The region’s response to the return of professional football at the Dome was nothing less than euphoric. Fans sold out all available seating and on game day nearly 30,000 fans crowded the lower bowl donning official BattleHawks gear, hawk-like head gear, winged outfits, and custom T-shirts featuring the BattleHawks’ unofficial battle cry—which has taken on a life of its own—”kakaw!”
Make no mistake, the BattleHawks frenzy in St. Louis and the surrounding region is about more than just football: It’s about city and regional pride. It’s a demonstration that this city supports their pro teams and are enthusiastic to rally around them. It’s a demonstration that St. Louis truly is a great sports city, a point of pride for St. Louis and the surrounding area.
Part of the backdrop to this show of pride is the judgement made by Stan Kroenke, echoed nationally, that St. Louis is a feeble market, unable to support more than two professional sports teams. St. Louisans repulsed—and continue to repulse—at Kroenke’s comments, taking them as a personal indictment of their city and sports devotion rather than merely an overstated assessment in an effort to relocate the Rams.
St. Louis sports fans’ disgust of Kroenke can be routinely heard at Blues home games against the Kroenke-owned Colorado Avalanche with the chanting of “Kroenke sucks.” But the chant was given a new venue on Sunday at the Dome, where, at the place pro-football concluded in St. Louis four years prior, fans welcomed their new team while chanting, you guessed it, “Kroenke sucks.”

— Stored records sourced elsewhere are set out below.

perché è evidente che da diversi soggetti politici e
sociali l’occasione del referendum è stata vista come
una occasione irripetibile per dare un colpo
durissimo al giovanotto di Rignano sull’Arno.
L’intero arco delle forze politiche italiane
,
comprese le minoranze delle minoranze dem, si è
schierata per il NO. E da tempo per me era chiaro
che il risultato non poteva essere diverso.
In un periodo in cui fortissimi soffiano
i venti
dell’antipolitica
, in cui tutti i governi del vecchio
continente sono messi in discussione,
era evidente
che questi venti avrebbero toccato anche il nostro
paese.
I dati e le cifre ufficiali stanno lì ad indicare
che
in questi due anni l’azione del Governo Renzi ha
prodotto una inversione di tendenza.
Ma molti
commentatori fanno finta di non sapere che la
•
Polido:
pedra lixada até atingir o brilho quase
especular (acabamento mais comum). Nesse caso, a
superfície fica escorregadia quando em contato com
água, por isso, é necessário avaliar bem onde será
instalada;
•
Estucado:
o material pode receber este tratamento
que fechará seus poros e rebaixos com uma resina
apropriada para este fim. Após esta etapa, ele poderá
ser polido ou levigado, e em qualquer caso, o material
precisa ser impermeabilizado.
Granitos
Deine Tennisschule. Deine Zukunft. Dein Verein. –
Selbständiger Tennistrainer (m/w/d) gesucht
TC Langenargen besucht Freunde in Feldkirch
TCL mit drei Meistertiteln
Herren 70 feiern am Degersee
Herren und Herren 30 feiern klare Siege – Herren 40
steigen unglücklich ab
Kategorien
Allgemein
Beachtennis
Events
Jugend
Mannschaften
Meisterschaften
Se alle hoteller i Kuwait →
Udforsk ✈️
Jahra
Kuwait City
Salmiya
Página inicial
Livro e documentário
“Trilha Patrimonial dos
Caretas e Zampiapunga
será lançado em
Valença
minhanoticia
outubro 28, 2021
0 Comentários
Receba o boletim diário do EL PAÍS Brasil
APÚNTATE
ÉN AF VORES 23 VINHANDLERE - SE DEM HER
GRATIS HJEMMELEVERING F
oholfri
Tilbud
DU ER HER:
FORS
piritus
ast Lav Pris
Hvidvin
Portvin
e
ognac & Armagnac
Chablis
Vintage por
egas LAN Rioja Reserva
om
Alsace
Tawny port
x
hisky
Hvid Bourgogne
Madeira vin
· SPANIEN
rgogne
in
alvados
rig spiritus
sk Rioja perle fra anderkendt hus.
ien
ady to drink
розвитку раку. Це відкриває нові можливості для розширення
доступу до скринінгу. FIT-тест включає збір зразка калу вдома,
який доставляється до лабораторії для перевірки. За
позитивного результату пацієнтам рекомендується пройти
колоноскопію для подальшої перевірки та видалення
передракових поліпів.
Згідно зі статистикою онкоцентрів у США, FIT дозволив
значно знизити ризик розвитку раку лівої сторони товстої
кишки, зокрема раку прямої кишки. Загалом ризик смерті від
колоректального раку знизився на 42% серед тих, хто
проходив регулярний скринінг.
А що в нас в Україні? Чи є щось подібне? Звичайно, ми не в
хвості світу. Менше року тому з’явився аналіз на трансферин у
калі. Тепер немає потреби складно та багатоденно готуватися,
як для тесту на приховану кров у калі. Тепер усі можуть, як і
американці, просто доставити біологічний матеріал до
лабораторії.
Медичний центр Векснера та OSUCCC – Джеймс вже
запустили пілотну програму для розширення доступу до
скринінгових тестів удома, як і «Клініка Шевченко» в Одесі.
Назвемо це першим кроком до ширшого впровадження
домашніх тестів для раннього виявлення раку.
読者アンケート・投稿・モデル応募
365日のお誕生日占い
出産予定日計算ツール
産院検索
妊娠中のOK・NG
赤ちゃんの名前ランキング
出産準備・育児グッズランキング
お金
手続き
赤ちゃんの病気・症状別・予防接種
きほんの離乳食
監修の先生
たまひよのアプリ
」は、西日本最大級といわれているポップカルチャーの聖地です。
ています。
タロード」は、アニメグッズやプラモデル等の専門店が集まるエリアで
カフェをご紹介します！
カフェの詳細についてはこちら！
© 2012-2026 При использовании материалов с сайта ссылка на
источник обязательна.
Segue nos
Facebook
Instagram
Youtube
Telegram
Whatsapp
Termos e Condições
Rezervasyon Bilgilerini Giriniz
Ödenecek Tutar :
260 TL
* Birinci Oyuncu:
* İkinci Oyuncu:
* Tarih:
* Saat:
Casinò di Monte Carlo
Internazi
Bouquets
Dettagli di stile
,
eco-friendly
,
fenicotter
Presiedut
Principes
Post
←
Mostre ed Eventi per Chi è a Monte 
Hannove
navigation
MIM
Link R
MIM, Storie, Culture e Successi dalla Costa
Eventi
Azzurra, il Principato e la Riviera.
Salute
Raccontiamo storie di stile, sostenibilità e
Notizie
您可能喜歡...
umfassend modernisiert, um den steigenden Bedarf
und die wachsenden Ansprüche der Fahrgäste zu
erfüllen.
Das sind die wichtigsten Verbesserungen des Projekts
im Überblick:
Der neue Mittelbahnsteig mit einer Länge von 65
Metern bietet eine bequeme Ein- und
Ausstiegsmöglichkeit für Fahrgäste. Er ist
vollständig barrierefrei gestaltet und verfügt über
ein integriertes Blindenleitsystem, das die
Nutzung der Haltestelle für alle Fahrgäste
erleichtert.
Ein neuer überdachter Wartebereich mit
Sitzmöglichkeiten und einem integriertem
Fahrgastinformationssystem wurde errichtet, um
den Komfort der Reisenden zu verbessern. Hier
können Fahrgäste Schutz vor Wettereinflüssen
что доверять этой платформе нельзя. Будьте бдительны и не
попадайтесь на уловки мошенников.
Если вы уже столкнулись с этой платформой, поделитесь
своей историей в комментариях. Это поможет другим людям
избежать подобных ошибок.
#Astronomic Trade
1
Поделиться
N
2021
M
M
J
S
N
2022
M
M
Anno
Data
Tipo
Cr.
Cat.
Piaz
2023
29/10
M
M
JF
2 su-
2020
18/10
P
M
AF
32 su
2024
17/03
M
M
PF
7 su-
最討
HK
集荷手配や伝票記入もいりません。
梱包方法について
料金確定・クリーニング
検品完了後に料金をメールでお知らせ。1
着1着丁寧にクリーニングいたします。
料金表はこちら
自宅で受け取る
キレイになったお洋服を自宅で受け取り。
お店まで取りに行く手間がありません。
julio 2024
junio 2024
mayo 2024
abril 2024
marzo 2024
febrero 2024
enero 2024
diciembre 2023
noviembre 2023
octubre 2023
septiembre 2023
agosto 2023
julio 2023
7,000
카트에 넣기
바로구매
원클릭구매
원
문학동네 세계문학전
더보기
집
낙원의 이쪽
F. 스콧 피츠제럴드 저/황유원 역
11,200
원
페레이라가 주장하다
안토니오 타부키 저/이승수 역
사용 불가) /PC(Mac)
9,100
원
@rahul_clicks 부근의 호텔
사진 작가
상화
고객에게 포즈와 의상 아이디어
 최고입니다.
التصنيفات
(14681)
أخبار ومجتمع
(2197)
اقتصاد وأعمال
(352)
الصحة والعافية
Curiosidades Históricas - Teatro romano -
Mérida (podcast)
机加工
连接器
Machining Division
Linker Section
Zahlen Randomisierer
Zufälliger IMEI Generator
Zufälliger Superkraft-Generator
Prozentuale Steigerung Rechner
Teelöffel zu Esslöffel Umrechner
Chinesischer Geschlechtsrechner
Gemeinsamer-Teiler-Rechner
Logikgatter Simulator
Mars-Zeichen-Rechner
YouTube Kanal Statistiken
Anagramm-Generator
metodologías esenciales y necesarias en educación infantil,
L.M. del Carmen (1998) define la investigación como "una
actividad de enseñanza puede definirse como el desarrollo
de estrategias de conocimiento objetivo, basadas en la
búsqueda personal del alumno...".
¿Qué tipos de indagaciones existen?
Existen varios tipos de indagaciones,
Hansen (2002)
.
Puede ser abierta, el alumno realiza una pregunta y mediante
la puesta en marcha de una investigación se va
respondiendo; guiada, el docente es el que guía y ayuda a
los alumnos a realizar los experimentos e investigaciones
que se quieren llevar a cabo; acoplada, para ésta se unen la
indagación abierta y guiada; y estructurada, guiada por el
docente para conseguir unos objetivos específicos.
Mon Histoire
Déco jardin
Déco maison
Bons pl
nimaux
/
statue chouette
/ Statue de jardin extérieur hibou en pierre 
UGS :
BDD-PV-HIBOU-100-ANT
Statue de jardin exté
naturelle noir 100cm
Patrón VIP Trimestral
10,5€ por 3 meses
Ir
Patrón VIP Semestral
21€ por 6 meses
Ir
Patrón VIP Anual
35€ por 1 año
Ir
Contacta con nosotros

The case against Kroenke’s negative assessment of St. Louis as a weak sports city and region has been building ever since he relocated the Rams. The case started with St. Louis’ stellar Winter Classic event in January 2017, was highlighted by the spectacular success of the 2018 PGA Championship at Bellerive, was further escalated by the region’s showing at the Blues’ first Stanley Cup Championship parade, and rose to new heights with the August 2019 announcement that the St. Louis ownership group, MLS4TheLou, had been awarded an MLS expansion franchise. Just four short years after the Rams vacated the Dome, The BattleHawks’ sold-out crowd of raving 'Hawks fans (with talks of opening the upper bowl for upcoming home games) is yet more proof of St. Louis’ sports fandom.
Sunday proved that the St. Louis region loves football, that much is true. But more than that, Sunday’s sold-out home opener was St. Louis' way of showing the rest of the nation that there is still energy and vitality in the St. Louis’ sports scene, a point of pride for both the city and the region. The raucous “BattleDome” on Sunday showed yet again that St. Louis is an exceptional sports city.
The paint on Kroenke and the NFL’s bleak picture of St. Louis has begun to peel, revealing the optimistic image of a city that continues to invest in its sports culture. The BattleHawks and “kakaw nation” are simply the latest demonstration of this portrait displaying local sports pride.